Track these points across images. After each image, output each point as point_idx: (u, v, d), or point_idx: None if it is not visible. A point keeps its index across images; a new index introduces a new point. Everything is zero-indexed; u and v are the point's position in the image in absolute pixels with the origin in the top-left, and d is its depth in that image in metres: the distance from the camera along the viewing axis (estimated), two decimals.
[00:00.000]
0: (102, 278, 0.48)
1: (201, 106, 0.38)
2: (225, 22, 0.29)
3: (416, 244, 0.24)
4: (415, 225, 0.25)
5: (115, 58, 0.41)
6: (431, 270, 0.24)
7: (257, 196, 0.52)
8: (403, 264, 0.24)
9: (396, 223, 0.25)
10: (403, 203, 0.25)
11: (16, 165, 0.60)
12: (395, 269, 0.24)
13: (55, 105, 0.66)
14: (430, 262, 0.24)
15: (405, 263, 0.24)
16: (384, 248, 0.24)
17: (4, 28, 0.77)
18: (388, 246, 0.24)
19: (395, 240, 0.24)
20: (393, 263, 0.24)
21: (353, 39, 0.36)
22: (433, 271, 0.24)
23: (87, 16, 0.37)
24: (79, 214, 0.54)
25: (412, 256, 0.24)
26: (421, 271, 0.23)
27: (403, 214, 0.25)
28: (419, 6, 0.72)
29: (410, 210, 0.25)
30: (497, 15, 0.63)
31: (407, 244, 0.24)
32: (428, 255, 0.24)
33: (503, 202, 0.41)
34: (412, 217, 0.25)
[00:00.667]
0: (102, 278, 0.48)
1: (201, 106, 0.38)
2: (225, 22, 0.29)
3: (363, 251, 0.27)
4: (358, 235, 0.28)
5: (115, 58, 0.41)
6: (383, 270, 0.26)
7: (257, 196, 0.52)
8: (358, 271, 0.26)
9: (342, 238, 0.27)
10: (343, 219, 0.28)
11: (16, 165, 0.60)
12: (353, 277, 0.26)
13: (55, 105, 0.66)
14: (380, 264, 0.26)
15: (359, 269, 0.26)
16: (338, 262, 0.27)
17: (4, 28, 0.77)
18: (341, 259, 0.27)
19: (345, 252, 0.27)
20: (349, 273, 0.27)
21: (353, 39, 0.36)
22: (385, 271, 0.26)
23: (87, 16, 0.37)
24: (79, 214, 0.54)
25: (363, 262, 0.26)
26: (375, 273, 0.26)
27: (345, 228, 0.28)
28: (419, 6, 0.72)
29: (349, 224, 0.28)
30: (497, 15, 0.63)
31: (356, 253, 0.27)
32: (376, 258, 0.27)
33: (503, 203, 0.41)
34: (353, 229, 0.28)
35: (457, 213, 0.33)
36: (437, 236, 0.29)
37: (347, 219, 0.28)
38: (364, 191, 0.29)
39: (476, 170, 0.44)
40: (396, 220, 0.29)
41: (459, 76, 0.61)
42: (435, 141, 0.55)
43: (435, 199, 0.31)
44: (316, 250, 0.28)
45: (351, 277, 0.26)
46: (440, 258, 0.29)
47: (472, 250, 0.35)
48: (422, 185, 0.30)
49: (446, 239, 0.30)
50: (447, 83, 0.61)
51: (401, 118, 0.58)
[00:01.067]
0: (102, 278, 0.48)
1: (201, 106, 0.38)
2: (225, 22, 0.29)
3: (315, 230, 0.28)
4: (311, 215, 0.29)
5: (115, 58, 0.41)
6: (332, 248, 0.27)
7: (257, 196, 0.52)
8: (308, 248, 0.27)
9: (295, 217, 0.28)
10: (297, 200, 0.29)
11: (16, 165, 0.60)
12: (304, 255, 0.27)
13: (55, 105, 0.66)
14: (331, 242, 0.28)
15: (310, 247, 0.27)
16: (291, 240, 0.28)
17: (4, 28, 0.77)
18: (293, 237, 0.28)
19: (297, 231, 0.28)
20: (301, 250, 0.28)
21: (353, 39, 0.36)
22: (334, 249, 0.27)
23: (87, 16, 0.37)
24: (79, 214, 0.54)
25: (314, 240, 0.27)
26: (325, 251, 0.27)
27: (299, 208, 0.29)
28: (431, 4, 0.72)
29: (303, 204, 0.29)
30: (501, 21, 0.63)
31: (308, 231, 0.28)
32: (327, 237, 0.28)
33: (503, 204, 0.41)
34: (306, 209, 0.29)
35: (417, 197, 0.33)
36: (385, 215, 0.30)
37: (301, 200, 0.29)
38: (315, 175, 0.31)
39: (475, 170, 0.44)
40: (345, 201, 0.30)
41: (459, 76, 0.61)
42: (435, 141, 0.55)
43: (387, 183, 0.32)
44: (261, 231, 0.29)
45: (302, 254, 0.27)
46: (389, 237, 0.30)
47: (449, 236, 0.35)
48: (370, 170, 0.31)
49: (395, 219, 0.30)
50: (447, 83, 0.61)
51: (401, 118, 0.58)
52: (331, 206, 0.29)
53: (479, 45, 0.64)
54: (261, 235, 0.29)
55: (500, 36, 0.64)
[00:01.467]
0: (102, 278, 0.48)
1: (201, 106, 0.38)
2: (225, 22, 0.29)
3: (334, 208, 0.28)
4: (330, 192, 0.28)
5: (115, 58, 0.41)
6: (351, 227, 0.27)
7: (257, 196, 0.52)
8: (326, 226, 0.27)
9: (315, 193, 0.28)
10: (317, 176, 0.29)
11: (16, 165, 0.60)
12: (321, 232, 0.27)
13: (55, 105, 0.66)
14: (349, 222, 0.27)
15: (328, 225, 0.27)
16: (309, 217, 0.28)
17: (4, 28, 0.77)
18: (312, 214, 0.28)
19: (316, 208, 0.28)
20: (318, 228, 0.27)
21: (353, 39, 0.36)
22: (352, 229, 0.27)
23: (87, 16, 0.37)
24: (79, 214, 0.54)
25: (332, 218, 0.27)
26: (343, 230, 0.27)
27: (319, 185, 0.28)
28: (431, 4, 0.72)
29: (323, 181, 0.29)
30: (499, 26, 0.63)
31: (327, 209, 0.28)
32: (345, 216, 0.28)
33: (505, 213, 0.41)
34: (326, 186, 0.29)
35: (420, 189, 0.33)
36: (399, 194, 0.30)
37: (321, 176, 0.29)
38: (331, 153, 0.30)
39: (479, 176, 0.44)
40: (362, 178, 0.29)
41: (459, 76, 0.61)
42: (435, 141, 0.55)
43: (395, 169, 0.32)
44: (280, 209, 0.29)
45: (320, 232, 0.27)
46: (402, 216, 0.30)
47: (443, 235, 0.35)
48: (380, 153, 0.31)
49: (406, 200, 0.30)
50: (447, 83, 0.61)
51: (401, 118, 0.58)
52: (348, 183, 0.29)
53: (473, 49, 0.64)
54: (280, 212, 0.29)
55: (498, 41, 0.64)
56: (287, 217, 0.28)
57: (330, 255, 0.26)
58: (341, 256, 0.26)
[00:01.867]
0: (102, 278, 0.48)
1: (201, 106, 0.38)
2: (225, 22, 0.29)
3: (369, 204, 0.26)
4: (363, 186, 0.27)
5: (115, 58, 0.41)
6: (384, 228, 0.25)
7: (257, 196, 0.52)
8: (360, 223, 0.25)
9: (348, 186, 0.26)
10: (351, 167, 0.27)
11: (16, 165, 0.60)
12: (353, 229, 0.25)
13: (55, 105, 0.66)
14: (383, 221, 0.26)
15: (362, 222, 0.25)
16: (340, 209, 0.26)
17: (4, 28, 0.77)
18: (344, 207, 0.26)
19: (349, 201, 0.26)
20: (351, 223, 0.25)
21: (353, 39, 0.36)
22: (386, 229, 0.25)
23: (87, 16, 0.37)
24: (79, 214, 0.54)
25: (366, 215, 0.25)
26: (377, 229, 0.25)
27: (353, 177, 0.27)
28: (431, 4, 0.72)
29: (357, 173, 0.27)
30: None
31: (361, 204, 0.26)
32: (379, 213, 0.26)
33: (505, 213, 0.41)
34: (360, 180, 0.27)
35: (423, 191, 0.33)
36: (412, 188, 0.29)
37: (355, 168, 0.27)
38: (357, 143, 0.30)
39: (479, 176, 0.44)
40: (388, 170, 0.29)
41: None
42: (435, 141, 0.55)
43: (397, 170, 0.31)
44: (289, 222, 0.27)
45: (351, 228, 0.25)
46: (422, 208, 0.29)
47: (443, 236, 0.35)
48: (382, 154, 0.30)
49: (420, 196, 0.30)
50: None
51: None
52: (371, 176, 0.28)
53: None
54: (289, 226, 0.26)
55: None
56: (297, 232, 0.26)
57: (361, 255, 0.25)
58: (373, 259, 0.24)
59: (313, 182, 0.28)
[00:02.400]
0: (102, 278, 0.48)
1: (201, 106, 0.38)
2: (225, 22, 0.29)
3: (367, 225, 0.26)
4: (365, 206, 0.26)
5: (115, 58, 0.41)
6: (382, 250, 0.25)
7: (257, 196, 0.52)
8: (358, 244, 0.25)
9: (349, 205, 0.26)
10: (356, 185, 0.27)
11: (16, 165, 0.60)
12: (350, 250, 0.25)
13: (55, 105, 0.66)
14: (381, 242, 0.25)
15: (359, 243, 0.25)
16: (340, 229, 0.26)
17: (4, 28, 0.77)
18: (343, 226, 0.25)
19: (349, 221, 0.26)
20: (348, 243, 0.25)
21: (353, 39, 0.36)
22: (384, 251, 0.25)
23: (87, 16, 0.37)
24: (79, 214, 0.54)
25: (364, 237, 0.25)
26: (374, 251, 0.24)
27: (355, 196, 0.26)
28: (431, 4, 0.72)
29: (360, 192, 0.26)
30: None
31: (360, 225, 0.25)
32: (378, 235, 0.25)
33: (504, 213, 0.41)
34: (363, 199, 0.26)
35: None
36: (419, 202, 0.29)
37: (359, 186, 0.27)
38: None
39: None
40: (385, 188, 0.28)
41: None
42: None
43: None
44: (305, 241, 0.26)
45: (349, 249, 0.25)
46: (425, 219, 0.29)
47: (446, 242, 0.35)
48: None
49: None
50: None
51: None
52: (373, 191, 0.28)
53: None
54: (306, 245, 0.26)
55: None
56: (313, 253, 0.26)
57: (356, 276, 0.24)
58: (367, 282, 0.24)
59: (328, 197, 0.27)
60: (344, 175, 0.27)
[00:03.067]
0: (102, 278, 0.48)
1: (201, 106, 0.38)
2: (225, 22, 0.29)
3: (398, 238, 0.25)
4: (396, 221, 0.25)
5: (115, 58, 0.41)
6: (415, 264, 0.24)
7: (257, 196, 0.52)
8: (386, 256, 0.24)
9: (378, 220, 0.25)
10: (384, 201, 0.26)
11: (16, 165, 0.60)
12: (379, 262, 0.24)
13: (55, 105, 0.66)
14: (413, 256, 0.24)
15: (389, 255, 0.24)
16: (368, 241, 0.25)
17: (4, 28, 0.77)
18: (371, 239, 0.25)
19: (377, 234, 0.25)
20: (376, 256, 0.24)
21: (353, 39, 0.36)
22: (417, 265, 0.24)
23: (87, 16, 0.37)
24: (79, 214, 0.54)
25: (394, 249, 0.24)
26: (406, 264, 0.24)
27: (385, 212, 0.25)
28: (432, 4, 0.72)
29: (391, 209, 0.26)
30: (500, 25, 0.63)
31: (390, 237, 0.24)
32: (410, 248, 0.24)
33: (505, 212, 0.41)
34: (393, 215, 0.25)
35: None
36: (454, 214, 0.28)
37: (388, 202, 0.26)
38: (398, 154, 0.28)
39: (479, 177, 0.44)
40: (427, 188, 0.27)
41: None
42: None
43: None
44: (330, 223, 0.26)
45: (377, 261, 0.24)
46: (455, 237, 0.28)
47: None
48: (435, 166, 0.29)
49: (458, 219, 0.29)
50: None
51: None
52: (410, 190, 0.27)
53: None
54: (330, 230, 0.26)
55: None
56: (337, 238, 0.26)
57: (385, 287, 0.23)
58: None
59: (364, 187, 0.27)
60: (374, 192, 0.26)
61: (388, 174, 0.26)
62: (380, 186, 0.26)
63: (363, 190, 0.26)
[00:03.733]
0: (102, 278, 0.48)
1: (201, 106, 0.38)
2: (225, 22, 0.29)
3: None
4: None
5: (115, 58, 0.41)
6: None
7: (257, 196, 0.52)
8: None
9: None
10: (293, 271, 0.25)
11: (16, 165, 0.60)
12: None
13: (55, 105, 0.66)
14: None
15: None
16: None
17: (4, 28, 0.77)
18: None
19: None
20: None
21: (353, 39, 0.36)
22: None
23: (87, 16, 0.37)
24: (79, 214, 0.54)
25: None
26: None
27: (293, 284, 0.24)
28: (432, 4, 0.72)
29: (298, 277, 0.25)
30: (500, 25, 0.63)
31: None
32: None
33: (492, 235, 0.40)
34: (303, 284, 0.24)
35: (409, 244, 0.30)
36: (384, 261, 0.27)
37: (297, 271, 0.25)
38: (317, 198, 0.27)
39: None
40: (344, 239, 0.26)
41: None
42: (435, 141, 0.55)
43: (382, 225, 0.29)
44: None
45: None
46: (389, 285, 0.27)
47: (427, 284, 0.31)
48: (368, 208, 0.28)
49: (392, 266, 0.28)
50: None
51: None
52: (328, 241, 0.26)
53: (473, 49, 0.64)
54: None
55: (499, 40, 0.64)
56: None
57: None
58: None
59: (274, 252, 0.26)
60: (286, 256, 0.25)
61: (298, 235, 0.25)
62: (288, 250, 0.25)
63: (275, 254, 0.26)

○ ○ ○ ○ ○ ○ ○

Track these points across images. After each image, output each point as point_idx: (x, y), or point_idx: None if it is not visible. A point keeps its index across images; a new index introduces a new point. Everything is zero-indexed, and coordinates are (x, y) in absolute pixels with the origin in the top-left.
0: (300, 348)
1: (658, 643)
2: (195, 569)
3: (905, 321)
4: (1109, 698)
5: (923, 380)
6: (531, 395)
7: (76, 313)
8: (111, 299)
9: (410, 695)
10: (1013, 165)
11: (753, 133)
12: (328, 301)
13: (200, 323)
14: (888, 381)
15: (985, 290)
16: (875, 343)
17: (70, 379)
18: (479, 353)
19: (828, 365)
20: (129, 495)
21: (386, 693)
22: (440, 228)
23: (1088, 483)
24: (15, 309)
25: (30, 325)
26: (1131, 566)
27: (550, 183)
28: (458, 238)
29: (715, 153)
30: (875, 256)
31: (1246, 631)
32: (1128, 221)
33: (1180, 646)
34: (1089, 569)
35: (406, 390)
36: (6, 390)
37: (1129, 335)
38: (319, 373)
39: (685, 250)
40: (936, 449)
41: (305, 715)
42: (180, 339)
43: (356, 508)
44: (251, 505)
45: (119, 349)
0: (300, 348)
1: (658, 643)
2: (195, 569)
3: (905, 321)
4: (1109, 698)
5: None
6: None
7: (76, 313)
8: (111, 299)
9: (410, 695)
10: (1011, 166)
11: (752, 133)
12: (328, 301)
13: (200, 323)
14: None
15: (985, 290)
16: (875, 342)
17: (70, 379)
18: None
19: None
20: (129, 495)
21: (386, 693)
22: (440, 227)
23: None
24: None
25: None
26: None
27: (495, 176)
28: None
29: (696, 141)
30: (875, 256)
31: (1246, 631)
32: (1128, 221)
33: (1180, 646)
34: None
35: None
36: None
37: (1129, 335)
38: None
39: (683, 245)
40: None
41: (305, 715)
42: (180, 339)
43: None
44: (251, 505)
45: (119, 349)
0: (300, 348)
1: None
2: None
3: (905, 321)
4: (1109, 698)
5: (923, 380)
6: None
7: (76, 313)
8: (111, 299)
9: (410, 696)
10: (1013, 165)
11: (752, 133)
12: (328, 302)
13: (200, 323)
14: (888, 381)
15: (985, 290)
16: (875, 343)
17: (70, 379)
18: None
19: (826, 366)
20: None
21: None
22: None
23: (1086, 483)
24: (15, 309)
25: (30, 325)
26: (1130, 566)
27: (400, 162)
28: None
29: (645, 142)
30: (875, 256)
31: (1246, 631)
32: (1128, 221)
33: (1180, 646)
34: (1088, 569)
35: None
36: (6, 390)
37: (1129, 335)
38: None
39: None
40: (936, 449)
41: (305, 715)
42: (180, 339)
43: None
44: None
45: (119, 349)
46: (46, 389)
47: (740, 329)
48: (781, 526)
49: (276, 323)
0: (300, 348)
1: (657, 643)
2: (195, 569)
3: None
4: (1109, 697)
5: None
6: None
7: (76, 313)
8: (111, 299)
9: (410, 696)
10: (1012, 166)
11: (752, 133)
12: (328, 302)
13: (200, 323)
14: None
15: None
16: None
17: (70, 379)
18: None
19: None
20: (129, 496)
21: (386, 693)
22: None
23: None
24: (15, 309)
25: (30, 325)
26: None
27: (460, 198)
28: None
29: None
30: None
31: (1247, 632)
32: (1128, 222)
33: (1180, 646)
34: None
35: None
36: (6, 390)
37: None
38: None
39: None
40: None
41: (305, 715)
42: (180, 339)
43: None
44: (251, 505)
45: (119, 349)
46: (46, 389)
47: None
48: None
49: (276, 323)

○ ○ ○ ○ ○ ○ ○

> _WHAT YOU HAVE TO DO_: Return, unchanged, the run of lines above that opens with the line containing "22: (440, 228)" and closes with the line containing "38: (319, 373)". Include both.

> _RESPONSE_:
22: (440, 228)
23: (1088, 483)
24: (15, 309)
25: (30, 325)
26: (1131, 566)
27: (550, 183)
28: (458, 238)
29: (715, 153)
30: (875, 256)
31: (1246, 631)
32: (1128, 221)
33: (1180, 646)
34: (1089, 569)
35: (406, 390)
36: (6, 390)
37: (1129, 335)
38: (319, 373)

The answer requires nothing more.